News: Christmas at the firehouse with fire fighter families
Story by Sgt. Barry St. Clair
FORT BRAGG, N.C. - Fire pants and boots sit quietly next to the open doors on the fire engines in the garage stalls. The sun climbs higher into the clear frosty sky while the firemen disperse to play video games in their room, conduct online searches, read a book, or watch a movie in the recliner filled living room. A call interrupts the quiet morning and the rescue truck heads north on Knox Road. The call turns out to be a false alarm: another typical Christmas morning.
Few people realize the adjustments firefighters' families make in order for their fire fighter to serve the community. Firefighters typically work 24 hour ‘deployments’ out of the fire station in which they are assigned. It is similar to a deployment; a home away from home. Firefighters have a sense camaraderie training with an others on whom their lives may depend.
Genienne Conaway, wife of Fort Bragg firefighter for eight years, knows what it is like to spend the holidays in an alternate fashion. The Conaway family had Santa visit on Christmas Eve-Eve since Firefighter Jason Conaway would be at the firehouse all day on Christmas; they are accustomed to the work schedule where Jason Conaway as at home all day one day, and gone all day the next.
“We will have two turkey dinners today,” said Genienne Conaway of her and the children. “We will have Christmas dinner here at the firehouse, and then we will head over to my parents immediately afterwards for Christmas dinner with them.”
While the turkeys finish cooking, children play catch with a football or ride scooters behind the firehouse.
“Santa brought a princess scooter for Josey Conaway, and of course Wyatt Conaway likes to do what his little sister is doing,” said Genienne Conaway.
Firefighter Matthew Pugh spent Christmas Eve with his wife and son with family in Greensboro, N. C. exchanging gifts and sharing family traditions since Pugh would be away Christmas day.
Pugh serves as a driver on the rescue truck Christmas day.
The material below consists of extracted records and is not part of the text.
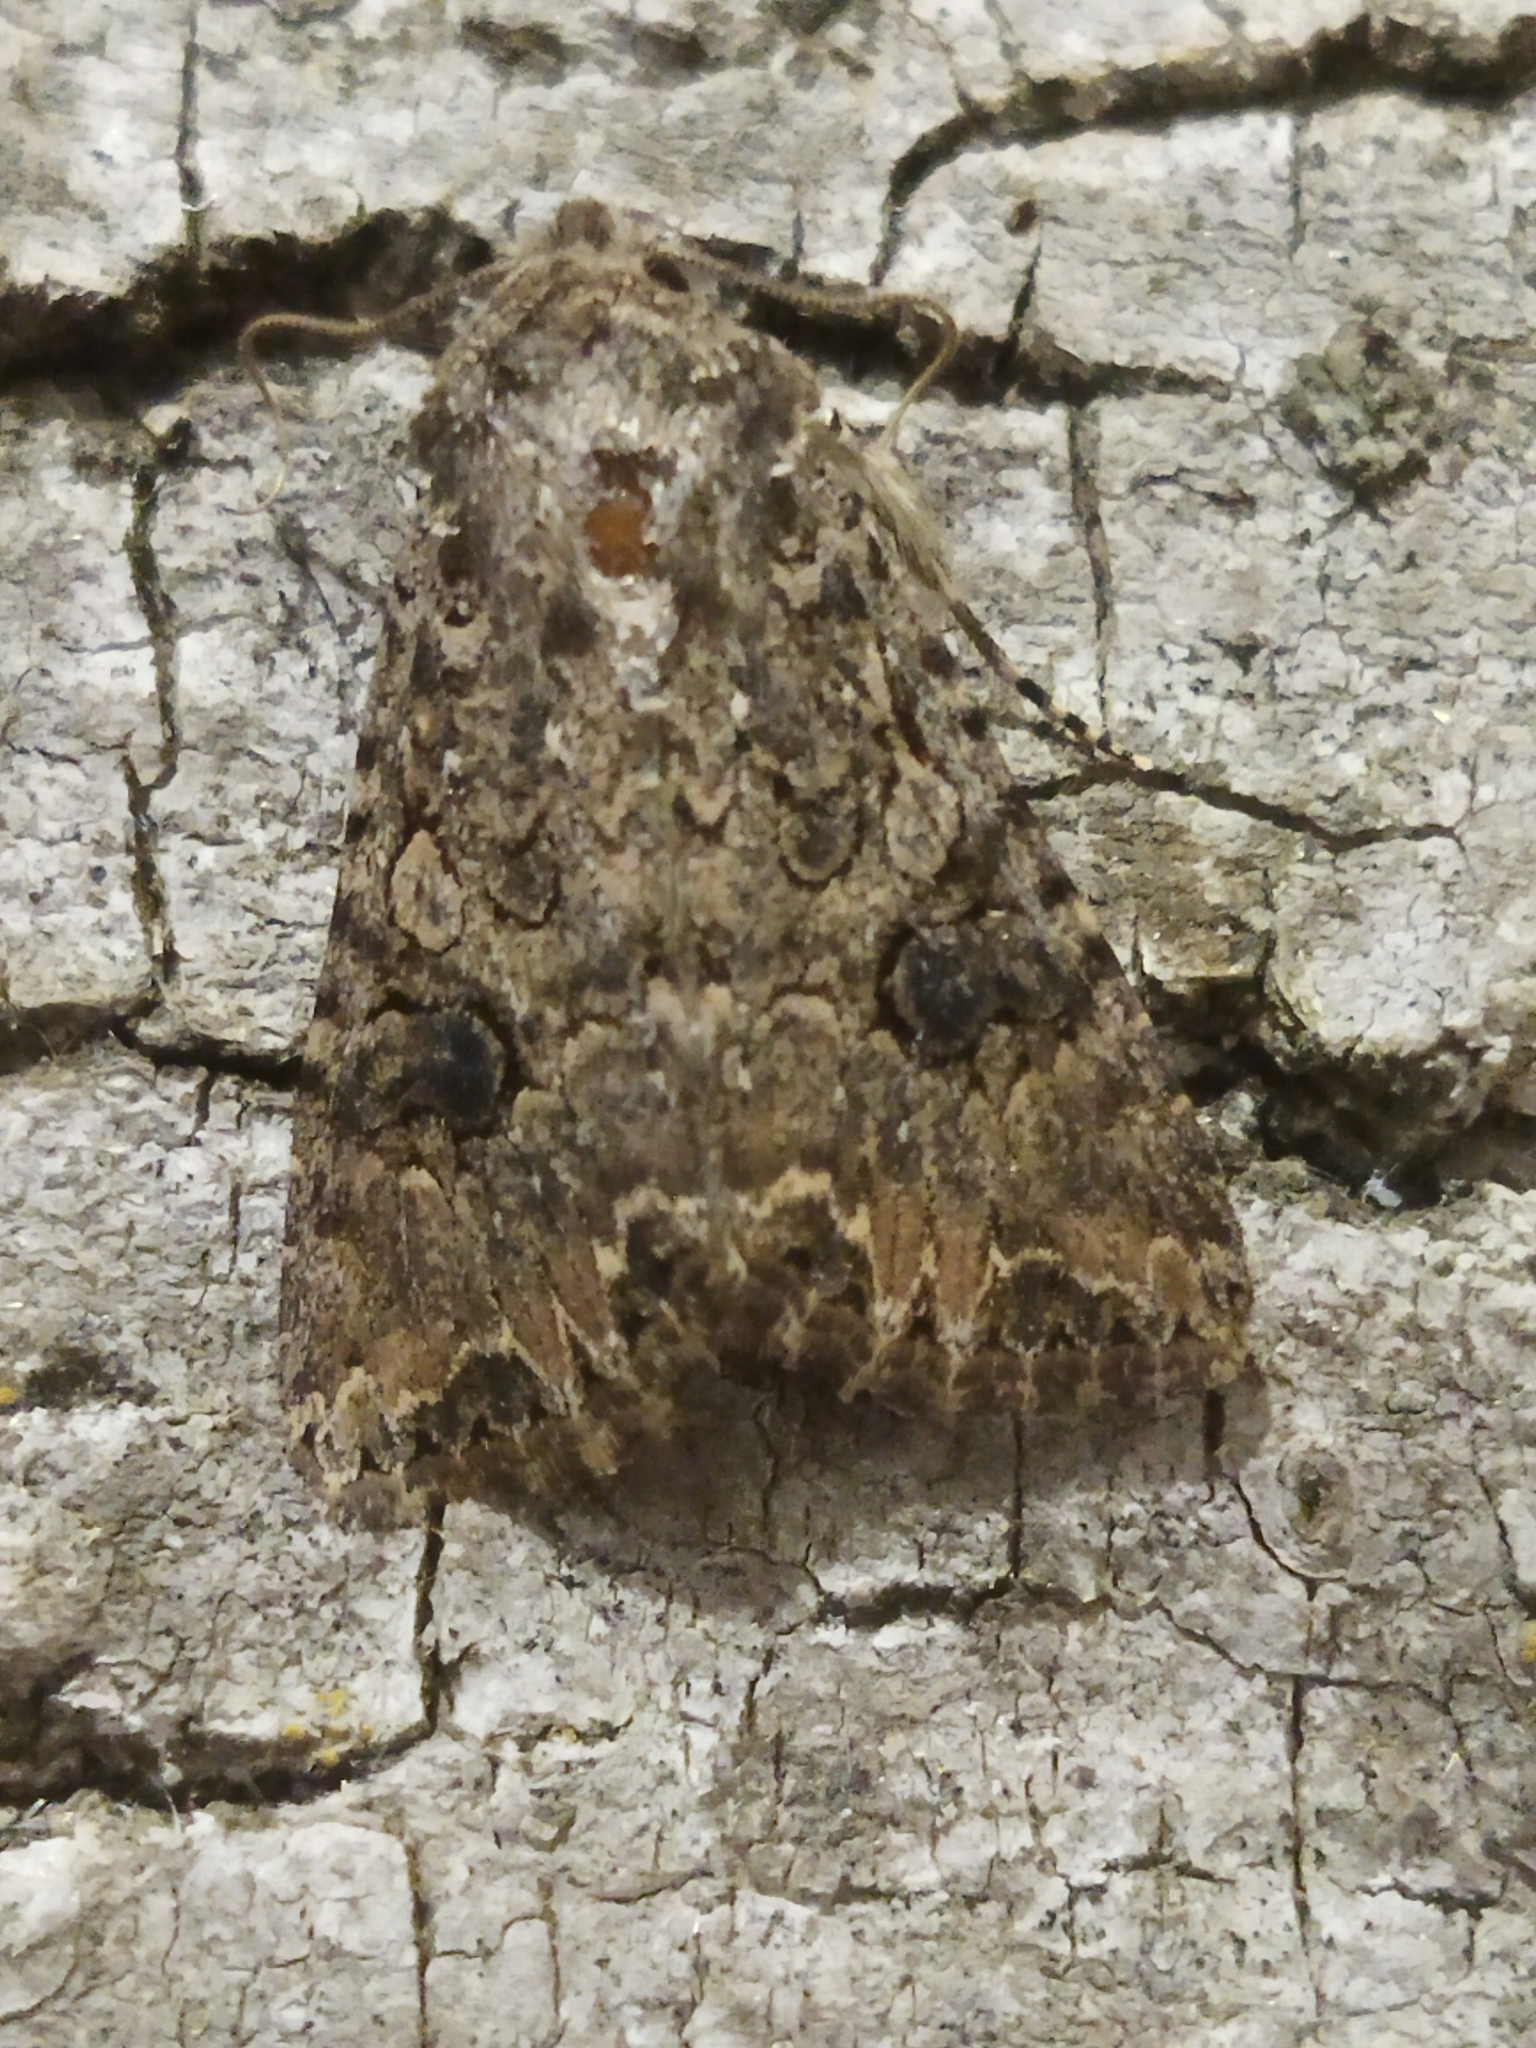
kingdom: Animalia
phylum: Arthropoda
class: Insecta
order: Lepidoptera
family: Noctuidae
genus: Anarta
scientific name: Anarta trifolii
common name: Clover cutworm moth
The firefighters exchange assignments regularly covering the rescue truck, fire engine, and ladder truck.
“Each person is never assigned to the same vehicle so in a two week period we will work every position on all three trucks that we have here at station one,” said Pugh. “Today I’m a driver on rescue, tomorrow I may be riding backwards on pump 10, and the following day, I may be crew on the rescue truck.”
Firehouse #1 responds to medical emergencies, extractions, and other rescue calls, fire attack calls, and taller buildings on Fort Bragg with the ladder truck. Each of the seven firehouses has a different mission with two of them focusing on Simms Army Airfield and Pope Field.
Christmas Day 47 firemen spent the whole day at the seven firehouses across Fort Bragg hoping for a relaxing holiday at their ‘home’ away from home. They share common areas for cooking, training, eating and living; they even share a bedroom with someone from the alternate shift. The industrial atmosphere blended with personal effects is most apparent in the kitchen where every food item in the cupboard or refrigerator has a name and date on it.
The fire crew does not always eat together, but it is Christmas Day, and many of their family will join them today at the firehouse for a home-style Christmas dinner, even posing for a photo in typical holiday style.
By early afternoon the turkeys and ham are cooking, macaroni and cheese is in the crockpot, stuffing, and dinner rolls are in the oven. Families begin to arrive and take personal tours of the fire station. Everyone knows the crackle of the radio will put this fire crew ‘family’ gathering on hold.
“It is great to have kids here at the station again,” said Fire Chief Patrick Davenport as the families and firemen sat down for dinner. “Thank you to each fireman for your service to the Fort Bragg communities this year. I appreciate each family member who supports the fire department too.”